You can either install
Miniconda from https://docs.conda.io/en/latest/miniconda.html
Miniforge from https://github.com/conda-forge/miniforge
For Apple systems with an M1 chip, you must at present use Miniforge and
arm64 (Apple Silicon) installer to create a conda environment
that will support native builds of NEST.
Keep your base environment empty¶
Your base environment should be as empty as possible in order to avoid conflicts with other environments. Always install packages only in the new environments (don’t worry about duplicates, conda will link the packages if they are used in multiple environments, and not produce disk eating copies).

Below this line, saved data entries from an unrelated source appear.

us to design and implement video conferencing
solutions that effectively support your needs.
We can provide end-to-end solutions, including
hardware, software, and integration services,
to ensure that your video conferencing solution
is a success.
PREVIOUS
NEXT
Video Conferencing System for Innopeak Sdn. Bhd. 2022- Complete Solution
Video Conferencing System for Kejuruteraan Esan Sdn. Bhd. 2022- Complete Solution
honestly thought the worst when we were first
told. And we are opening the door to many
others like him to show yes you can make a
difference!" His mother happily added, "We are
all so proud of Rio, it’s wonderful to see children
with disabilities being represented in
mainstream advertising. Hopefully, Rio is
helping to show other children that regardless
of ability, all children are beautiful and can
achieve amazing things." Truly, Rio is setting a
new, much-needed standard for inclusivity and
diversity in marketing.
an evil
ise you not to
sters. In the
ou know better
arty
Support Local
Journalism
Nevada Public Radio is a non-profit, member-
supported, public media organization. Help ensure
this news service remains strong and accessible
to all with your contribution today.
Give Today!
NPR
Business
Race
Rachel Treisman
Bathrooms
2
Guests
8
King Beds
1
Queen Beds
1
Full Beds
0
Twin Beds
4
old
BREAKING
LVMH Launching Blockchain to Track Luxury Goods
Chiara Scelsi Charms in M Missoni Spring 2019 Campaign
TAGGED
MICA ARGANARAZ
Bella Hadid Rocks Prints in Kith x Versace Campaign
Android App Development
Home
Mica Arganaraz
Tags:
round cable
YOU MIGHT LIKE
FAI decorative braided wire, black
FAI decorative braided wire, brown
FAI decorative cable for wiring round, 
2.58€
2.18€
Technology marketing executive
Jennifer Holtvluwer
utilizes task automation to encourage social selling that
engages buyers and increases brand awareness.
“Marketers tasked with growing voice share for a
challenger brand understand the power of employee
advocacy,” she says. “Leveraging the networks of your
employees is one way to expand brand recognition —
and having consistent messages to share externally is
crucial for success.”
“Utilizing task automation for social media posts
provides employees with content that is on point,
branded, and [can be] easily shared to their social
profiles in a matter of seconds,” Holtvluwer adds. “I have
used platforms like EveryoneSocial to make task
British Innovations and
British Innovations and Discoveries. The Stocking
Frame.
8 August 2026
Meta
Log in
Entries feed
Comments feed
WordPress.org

Installing NEST with Conda¶
We provide pre-built versions of NEST on Conda Forge <https://anaconda.org/conda-forge/nest-simulator/files>. Follow these instructions to install NEST from Conda Forge.
Creating a Conda environment for running and building NEST¶
If you want to compile NEST yourself, you can create an environment containing all necessary software for running and building NEST by executing the following command from the NEST source directory
conda env create -f extras/conda-environment-nest-simulator.yml
This will create an environment called
nest-simulator. If you would like to give the environment
a different name, use
conda env create -f extras/conda-environment-nest-simulator.yml -n MYNAME
Get a good overview¶
Obtain a good overview of which packages are installed where. You can use
conda env export -n base and
conda env export -n yournestenv
yournestenv name with whatever you chose). Make
sure each environment contains all dependencies. One way to make
this obvious would be to reduce conda stack to
0 (conda documentation
and/or to a certain degree by not auto-activating the base environment (conda documentation
Then packages from base do not ‘leak’ into your new environments.
Packages from your system will usually also be available in your conda environment and may cause similar conflicts.